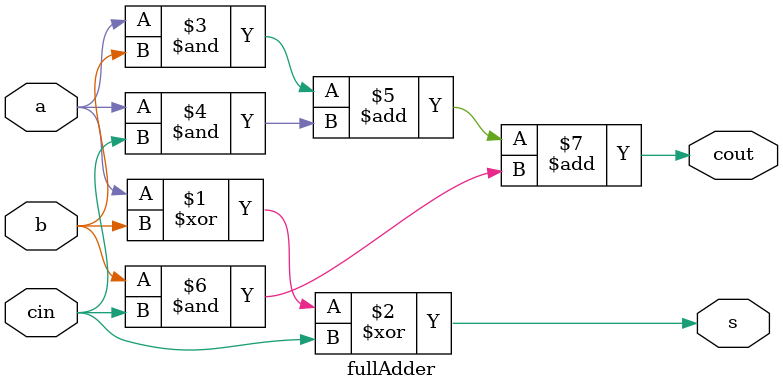
<source format=sv>
module fullAdder (
    input logic a, b, cin, 
    output logic cout, s
);
	
	assign s = a ^ b ^ cin;
	assign cout = (a & b) + (a & cin) + (b & cin);

endmodule
</source>
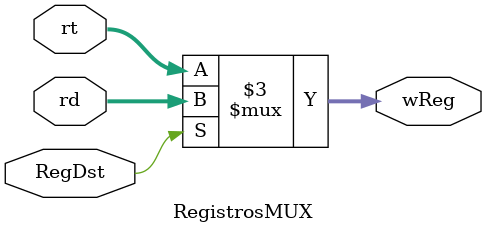
<source format=v>
`timescale 1ns / 1ps
module RegistrosMUX( 
			input [4:0] rt, rd,
			input RegDst,
			output reg [4:0] wReg
    );

always @*
	begin
		if(RegDst)
			wReg = rd;
		else
			wReg = rt;
	end

endmodule

</source>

***

### Assigned task
Word for word, set down every record, keeping the images out.

### Answer box
<source format=sv>
module fullAdder (
    input logic a, b, cin, 
    output logic cout, s
);
	
	assign s = a ^ b ^ cin;
	assign cout = (a & b) + (a & cin) + (b & cin);

endmodule
</source>
<source format=v>
`timescale 1ns / 1ps
module RegistrosMUX( 
			input [4:0] rt, rd,
			input RegDst,
			output reg [4:0] wReg
    );

always @*
	begin
		if(RegDst)
			wReg = rd;
		else
			wReg = rt;
	end

endmodule

</source>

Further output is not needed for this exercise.